Spirit and Frontier operate a similar model of tighter seating, ultra-low fares and fees for everything else, while JetBlue operates as a more full-service airline featuring free Wi-Fi, seat-back TVs and a business class on several routes.
"Despite SAVE and Frontier having slight differences, the operating models between the two are similar enough to drive efficiencies," Jefferies aviation analyst Sheila Kahyaoglu said in a note Monday. "JBLU is a more direct competitor to the legacy network carriers, particularly in the premium markets where network carriers have shifted focus."
She added that Frontier and Spirit would likely expand at the same rate whether they're combined or separate "with the combination only improving operational efficiency and cost efficiencies with scale."

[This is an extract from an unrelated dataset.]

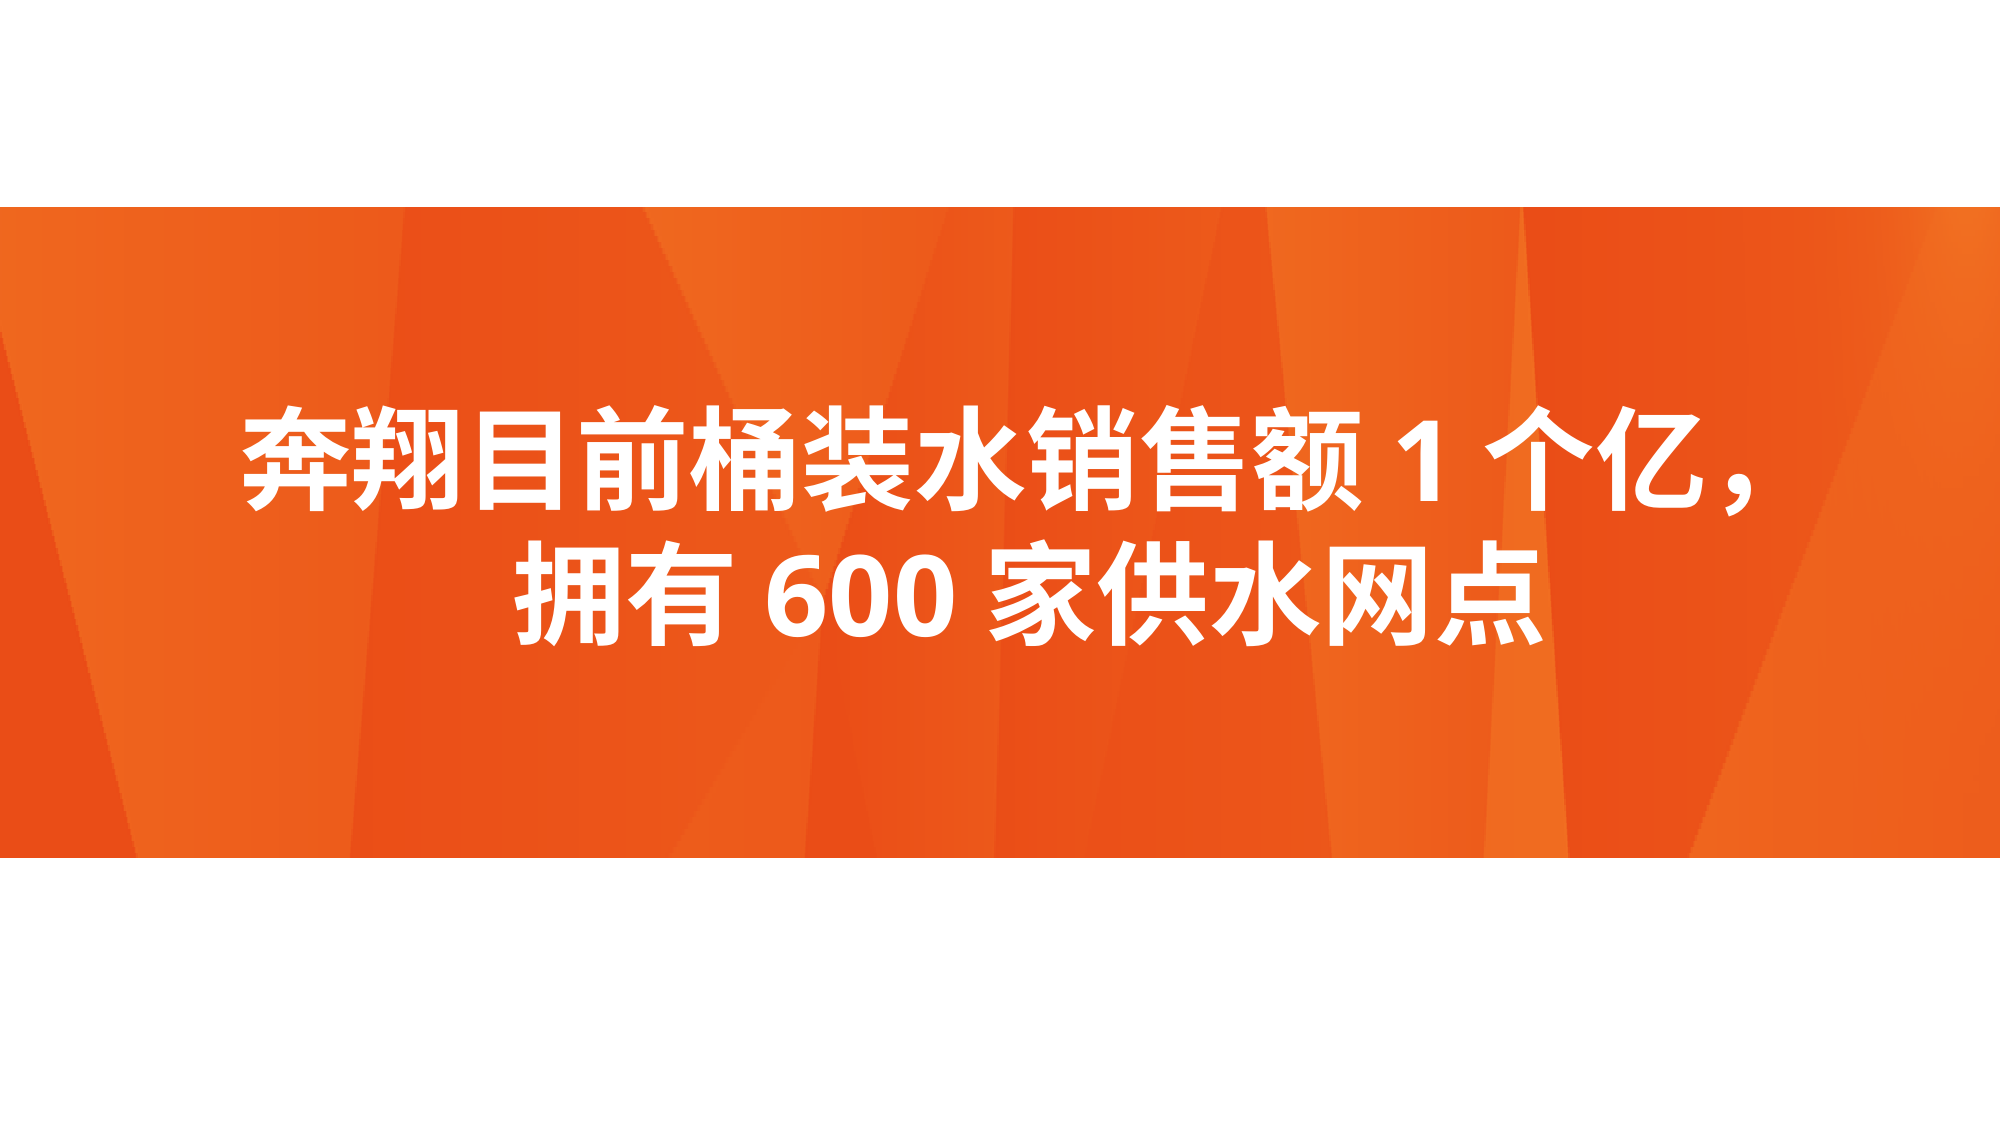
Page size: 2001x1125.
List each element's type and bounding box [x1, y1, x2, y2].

picture [0, 207, 2000, 858]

Bill Franke, Frontier's chairman and a longtime budget airline investor, used to be the chairman of Spirit. He left in 2013, and his investment firm Indigo Partners bought Frontier. Franke and Frontier didn't respond to requests for comment Monday.
JetBlue's Hayes suggested that previously-laid plans for Spirit and Frontier to combine were hurting Spirit shareholders.
"The Spirit Board's flat-out rejection of our offer is a troubling sign that they do not have their shareholders' best interests in mind. So, what is the Spirit Board thinking?" Hayes said in his employee note. "Our guess is that there are a lot of historical ties and personal relationships between the controlling shareholder of Frontier and some of the Spirit Board members who agreed to the Frontier deal."
JetBlue at a crossroads
Spirit's rejection of JetBlue's $3.6 billion cash offer it made last month put the New York-based airline at a crossroads. Hayes said a Spirit acquisition would "supercharge" its growth at a time when demand for new narrow-body planes is high and pilots are in short supply.
Spirit earlier this month said it turned down JetBlue's offer because it didn't believe the deal would be approved by regulators. It said part of that rationale was JetBlue's partnership in the Northeast with American Airlines, which the Justice Department sued to block last year. Spirit's CEO earlier said during an earnings call earlier this month said that he has "wondered whether blocking our deal with Frontier is in fact their goal."
American declined to comment.
Spirit further turned down additional terms from JetBlue that might have eased regulatory concerns, including an offer to divest some of Spirit's assets in Florida, New York and Boston. JetBlue also offered to pay a $200 million reverse breakup fee if the deal wasn't approved by regulators on antitrust grounds.
Transportation Secretary Pete Buttigieg declined to comment on the deal Monday and said the DOT would help support any Justice Department analysis of a deal.
"The most important thing is to make sure the American people are served well by a healthy airline sector, and part of a healthy airline sector, part of any healthy sector in our economy, is healthy competition," he said in interview with CNBC's "Squawk Box."
Spirit shares surged more than 13% Monday, while JetBlue's fell more than 6%. Frontier shares ended the day up close to 6%, while the S&P 500 lost 0.4%.